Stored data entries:
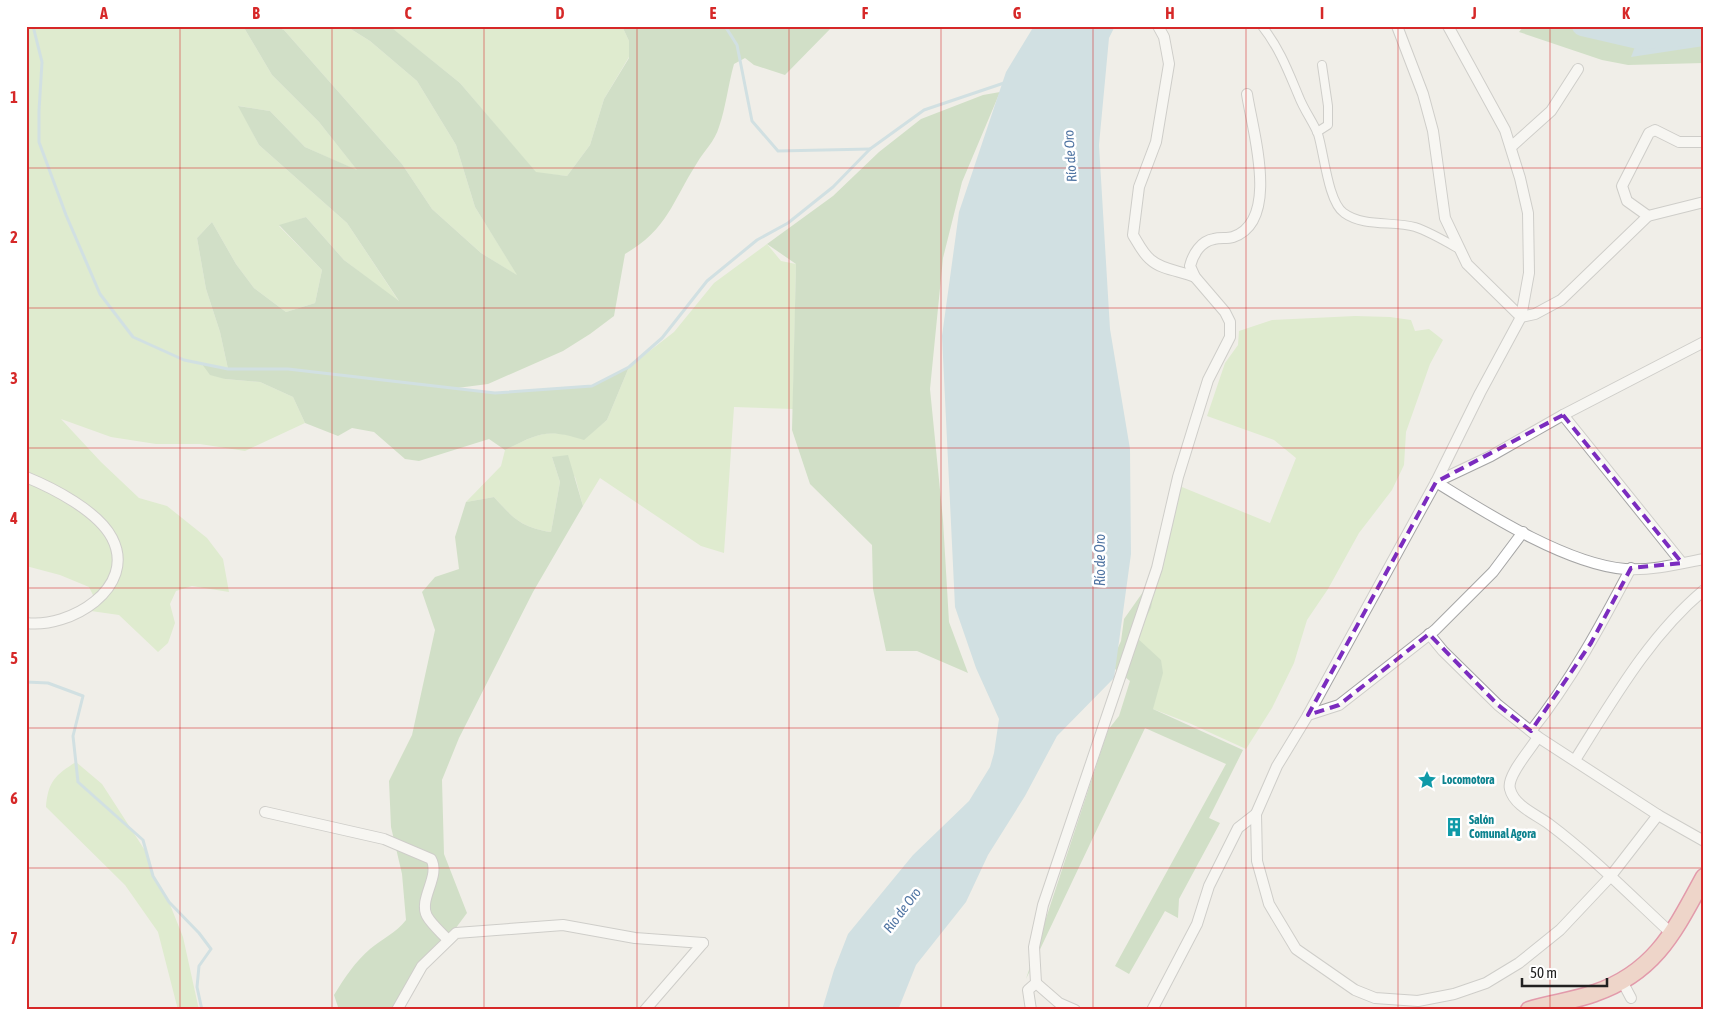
<svg xmlns="http://www.w3.org/2000/svg" width="1730" height="1036" font-family="'Asap Condensed',sans-serif">
	<style>
		.grass { fill: #c9e6b2 }
		.forest { fill: #abcda0 }
		.water { fill: #accedb }
		.lines { fill: none; stroke-linecap: round; stroke-linejoin: round }
		.stream { stroke: #accedb; stroke-width: 3 }
		.river { stroke: #accedb; stroke-width: 20 }
		.pedestrian-casing { stroke: #a5a5a5; stroke-width: 10 }
		.minor-casing { stroke: #a5a5a5; stroke-width: 12 }
		.trunk-casing { stroke: #d03462; stroke-width: 19 }
		.pedestrian { stroke: #fff; stroke-width: 8 }
		.minor { stroke: #fff; stroke-width: 10 }
		.trunk { stroke: #ecb7a4; stroke-width: 16 }
		.marked { fill: none; stroke: #7b2cbf; stroke-width: 4; stroke-dasharray: 10 6; stroke-linejoin: round }
		.grid { fill: none; stroke: #d62828; stroke-width: 1; stroke-opacity: 0.55 }
		.labels { text-anchor: middle; dominant-baseline: central; stroke-width: 5; stroke-linejoin: round; paint-order: stroke }
		.culture-label { font-size: 12px; font-weight: bold; fill: #0d838f; stroke: #fff; text-anchor: start }
		.water-label { font-size: 14px; font-style: italic; fill: #5075a3; stroke: #fff }
		.neatline { fill: none; stroke: #d62828; stroke-width: 2 }
		.grid-label { font-size: 16px; text-anchor: middle; font-weight: bold; fill: #d62828 }
	</style>
	<rect width="100%" height="100%" fill="#f0eee8"/>
	<g class="grass">
		<path d="M26,26H243L272,75L319,122L358,171L305,147L270,111L239,106L259,145L347,223L400,303L344,260L306,217L279,226L322,270L315,303L286,312L254,288L236,264L212,222L197,238L206,289L220,332L228,369L203,364L225,379L260,382L293,397L305,423L245,451L200,444H156L111,437L61,419L101,462L139,498L167,506L207,538L223,559L229,592L192,586L176,591L170,604L175,623L168,643L158,652L119,615L91,611L95,599L89,587L60,575L26,566Z"/>
		<path d="M275,26H346L370,41L417,81L456,145L475,207L518,276L481,253L432,209L402,164L284,30Z"/>
		<path d="M389,26H622L629,41V57L604,99L590,145L567,176L536,173L460,83Z"/>
		<path d="M767,244L781,261L796,264L793,409L734,407L724,553L701,546L600,478L583,506L575,477L552,457L560,482L551,532C521,527 514,519 494,497L466,502L501,466L505,450C539,433 547,428 584,439L607,420L629,367L674,332L714,283Z"/>
		<path d="M1355,316L1390,317L1411,320L1415,331L1429,329L1443,340L1430,364L1406,432L1404,465L1392,490L1359,533L1328,589L1307,620L1294,663L1272,708L1246,749L1189,723L1153,709L1136,637L1177,485L1270,523L1296,458L1274,440L1207,416L1225,363L1238,345L1239,331L1272,320Z"/>
		<path d="M76,762L102,784L146,852L153,876L169,902L183,937L199,1010H178L158,932L125,885L46,807C48,782 55,775 76,762Z"/>
	</g>
	<g class="forest">
		<path d="M243,26H275L284,30L402,164L432,209L481,253L517,275L475,207L456,145L417,81L370,41L346,26H389L392,28L460,83L536,172L567,176L590,145L604,99L629,58V41L622,26H833L785,75L754,65L745,58L734,64C728,85 726,107 719,127C715,141 704,151 697,163C672,202 668,229 625,254L614,316L590,334L563,351L488,384L457,388L495,393L592,386L629,367L607,420L584,440C547,428 539,433 505,450L489,439L419,461L405,459L374,432L352,428L338,436L305,423L293,397L260,382L225,379L210,375L202,364L228,369L220,332L206,289L197,238L212,222L236,264L254,288L286,312L315,303L322,270L279,225L306,217L344,260L399,301L347,223L259,145L238,106L270,111L305,147L357,170L319,122L272,75Z"/>
		<path d="M1524,26H1704V63L1628,65L1602,60L1519,32Z"/>
		<path d="M1000,92L962,182L943,258L930,389L943,520L949,622L968,673L917,651H886L873,589L872,545L810,484L792,430L796,264L767,244L833,196L879,152L921,119L983,95Z"/>
		<path d="M568,455L583,506L533,592L459,738L442,780L444,854L467,913L395,1010H339L334,995C345,977 355,962 370,949C383,938 396,933 406,920L402,874L391,827L389,781L412,735L435,630L422,592L435,577L459,569L455,537L466,502L494,497C514,519 521,527 551,532L560,482L552,457Z"/>
		<path d="M1157,572L1151,608L1136,637L1161,660L1163,673L1153,709L1243,750L1209,818L1220,823L1179,899L1178,918L1165,911L1129,974L1115,966L1226,764L1145,728L1026,979L1108,730L1119,716L1130,681L1110,665L1121,641L1124,619Z"/>
	</g>
	<g class="water">
		<path d="M1034,26H1115L1109,38L1099,145L1110,329L1130,449L1131,554L1114,678L1057,736L1025,796L988,855L966,902L916,965L898,1010H822L834,970L848,934L913,855L969,801L990,767L994,753L999,719L976,668L955,607L942,336L959,212L1006,72Z"/>
		<path d="M1577,26H1609L1638,39L1643,26H1704V46L1631,57L1638,39Z"/>
	</g>
	<g class="lines">
		<g class="stream">
			<path d="M33,26L42,62L39,111V142L66,215L100,294L133,337L184,360L228,369H288L495,393L592,386L629,367L662,338L707,281L757,240L788,223L833,187L870,149L924,110L1007,82"/>
			<path d="M725,26L737,45L752,121L778,151L870,149"/>
			<path d="M26,682L48,683L83,696L73,736L78,782L143,840L153,876L169,902L199,933L211,949L199,966L197,987L202,1010"/>
		</g>
		<path class="river" d="M1582,26L1638,39L1704,35"/>
		<g class="pedestrian-casing">
			<g id="pedestrian">
				<path d="M1262,26C1280,49 1288,71 1299,97C1304,110 1313,122 1318,134C1324,153 1328,202 1344,213C1363,227 1393,221 1415,227C1430,232 1445,241 1459,249"/>
				<path d="M1317,132L1328,125V106L1322,65"/>
			</g>
		</g>
		<g class="minor-casing">
			<g id="minor">
				<path d="M1158,26L1164,37L1169,64L1156,142L1139,187L1133,235C1138,243 1143,254 1151,260C1162,270 1181,271 1195,277"/>
				<path d="M1397,26L1423,94L1433,131L1445,218L1467,264L1521,317"/>
				<path d="M1448,26L1505,130L1520,178L1528,213L1529,273L1521,317L1480,393L1436,482L1308,715L1277,766L1256,814L1257,861L1269,904L1296,949L1355,990L1375,998L1418,1001L1454,994L1486,983L1519,963L1560,930L1610,877L1658,815"/>
				<path d="M1511,147L1551,111L1578,69"/>
				<path d="M1648,216L1627,201L1622,186L1649,133L1655,130L1679,142H1704"/>
				<path d="M1521,317L1535,314L1561,300L1648,216L1704,202"/>
				<path d="M1563,415L1682,563"/>
				<path d="M26,477C53,488 98,511 112,538C138,588 69,629 26,623"/>
				<path d="M1436,482L1491,456L1563,415L1704,342"/>
				<path d="M1436,482C1486,513 1566,564 1625,569C1650,571 1679,564 1704,559"/>
				<path d="M1429,634L1443,651L1498,705L1538,737L1658,815L1704,841"/>
				<path d="M1308,715L1339,705L1435,630L1493,572L1523,532"/>
				<path d="M1531,731C1571,681 1601,625 1631,568"/>
				<path d="M1538,737C1531,749 1506,776 1510,789C1514,806 1537,815 1549,824C1593,857 1631,896 1671,933"/>
				<path d="M1575,760C1613,700 1649,636 1704,590"/>
				<path d="M265,812L384,839L431,859C441,876 418,899 427,916C432,925 442,933 448,940"/>
				<path d="M1622,981L1631,998"/>
				<path d="M1036,983L1059,1003L1075,1010"/>
				<path d="M397,1010L422,966L456,933L563,925L635,938L703,943"/>
				<path d="M645,1010L703,943"/>
				<path d="M1031,1010L1028,990L1036,983L1034,947L1043,905L1157,568L1178,477L1208,380L1230,337V322L1225,312L1195,277L1190,266C1193,254 1201,241 1214,239C1220,237 1227,239 1233,237C1281,221 1252,129 1247,94"/>
				<path d="M1152,1010L1197,924L1209,886L1238,828L1256,814"/>
			</g>
		</g>
		<g class="trunk-casing">
			<path id="trunk" d="M1529,1010C1550,1003 1574,1001 1595,993C1656,972 1675,930 1704,877"/>
		</g>
		<use href="#pedestrian" class="pedestrian"/>
		<use href="#minor" class="minor"/>
		<use href="#trunk" class="trunk"/>
	</g>
	<path d="M0 0H1730V1036H0ZM1563,415L1682,563L1631,568L1591,643L1531,731L1498,705L1429,634L1339,705L1308,715L1436,482Z" fill="#f0eee8" fill-opacity=".55" fill-rule="evenodd"/>
	<path class="marked" d="M1563,415L1682,563L1631,568L1591,643L1531,731L1498,705L1429,634L1339,705L1308,715L1436,482Z"/>
	<path class="grid" d="M180,26V1010M332,26V1010M484,26V1010M637,26V1010M789,26V1010M941,26V1010M1093,26V1010M1246,26V1010M1398,26V1010M1550,26V1010M26,168H1704M26,308H1704M26,448H1704M26,588H1704M26,728H1704M26,868H1704"/>
	<defs>
		<g id="sight-bare" transform="scale(1.5)"><path d="M0-6L1.8-2.2L6-1.7L2.9 1.2L3.7 5.4L0 3.3L-3.7 5.4L-2.9 1.2L-6-1.7L-1.8-2.2Z" fill="#0f9aa8" stroke="#fff" stroke-width="2.5" paint-order="stroke"/></g>
		<g id="building-bare" transform="scale(1.5)"><path d="M-4-6H4V6H1V3H-1V6H-4ZM-2.5-4.3h1.7v1.8h-1.7ZM.8-4.3h1.7v1.8H.8ZM-2.5-1h1.7V.8h-1.7ZM.8-1h1.7V.8H.8Z" fill="#0f9aa8" stroke="#fff" stroke-width="2.5" paint-order="stroke"/></g>
	</defs>
	<g fill-rule="evenodd">
		<use href="#sight-bare" x="1427" y="780"/>
		<use href="#building-bare" x="1454" y="827"/>
	</g>
	<g class="labels">
		<g class="culture-label">
			<text x="1442" y="780">Locomotora</text>
			<text x="1469" y="820">Salón<tspan x="1469" dy="14">Comunal Agora</tspan></text>
		</g>
		<g class="water-label">
			<text transform="translate(1070 156) rotate(-94)">Río de Oro</text>
			<text transform="translate(1100 560) rotate(-90)">Río de Oro</text>
			<text transform="translate(902 910) rotate(-53)">Río de Oro</text>
		</g>
	</g>
	<rect width="1730" height="1036" fill="none" stroke="#ffffff" stroke-width="55"/>
	<path d="M1522 978v8h85v-8" fill="none" stroke="#212121" stroke-width="2.5"/>
	<text x="1530" y="978" font-size="15" fill="#212121" stroke="#ffffff" stroke-width="4" paint-order="stroke">50 m</text>
	<rect x="28" y="28" width="1674" height="980" class="neatline"/>
	<g class="grid-label">
		<text x="104" y="19">A</text>
		<text x="256" y="19">B</text>
		<text x="408" y="19">C</text>
		<text x="560" y="19">D</text>
		<text x="713" y="19">E</text>
		<text x="865" y="19">F</text>
		<text x="1017" y="19">G</text>
		<text x="1170" y="19">H</text>
		<text x="1322" y="19">I</text>
		<text x="1474" y="19">J</text>
		<text x="1626" y="19">K</text>
		<text x="14" y="103">1</text>
		<text x="14" y="243">2</text>
		<text x="14" y="384">3</text>
		<text x="14" y="524">4</text>
		<text x="14" y="664">5</text>
		<text x="14" y="804">6</text>
		<text x="14" y="944">7</text>
	</g>
</svg>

INSTRUCTIONS TO FOLLOW: For the lines above, output exactly those from the line containing "middle; dominant-baseline: central;" through the line containing "514,519 494,497L466,502L501,466L505,450C539,433 547,428", and skip the others.

REPLY:
		.labels { text-anchor: middle; dominant-baseline: central; stroke-width: 5; stroke-linejoin: round; paint-order: stroke }
		.culture-label { font-size: 12px; font-weight: bold; fill: #0d838f; stroke: #fff; text-anchor: start }
		.water-label { font-size: 14px; font-style: italic; fill: #5075a3; stroke: #fff }
		.neatline { fill: none; stroke: #d62828; stroke-width: 2 }
		.grid-label { font-size: 16px; text-anchor: middle; font-weight: bold; fill: #d62828 }
	</style>
	<rect width="100%" height="100%" fill="#f0eee8"/>
	<g class="grass">
		<path d="M26,26H243L272,75L319,122L358,171L305,147L270,111L239,106L259,145L347,223L400,303L344,260L306,217L279,226L322,270L315,303L286,312L254,288L236,264L212,222L197,238L206,289L220,332L228,369L203,364L225,379L260,382L293,397L305,423L245,451L200,444H156L111,437L61,419L101,462L139,498L167,506L207,538L223,559L229,592L192,586L176,591L170,604L175,623L168,643L158,652L119,615L91,611L95,599L89,587L60,575L26,566Z"/>
		<path d="M275,26H346L370,41L417,81L456,145L475,207L518,276L481,253L432,209L402,164L284,30Z"/>
		<path d="M389,26H622L629,41V57L604,99L590,145L567,176L536,173L460,83Z"/>
		<path d="M767,244L781,261L796,264L793,409L734,407L724,553L701,546L600,478L583,506L575,477L552,457L560,482L551,532C521,527 514,519 494,497L466,502L501,466L505,450C539,433 547,428 584,439L607,420L629,367L674,332L714,283Z"/>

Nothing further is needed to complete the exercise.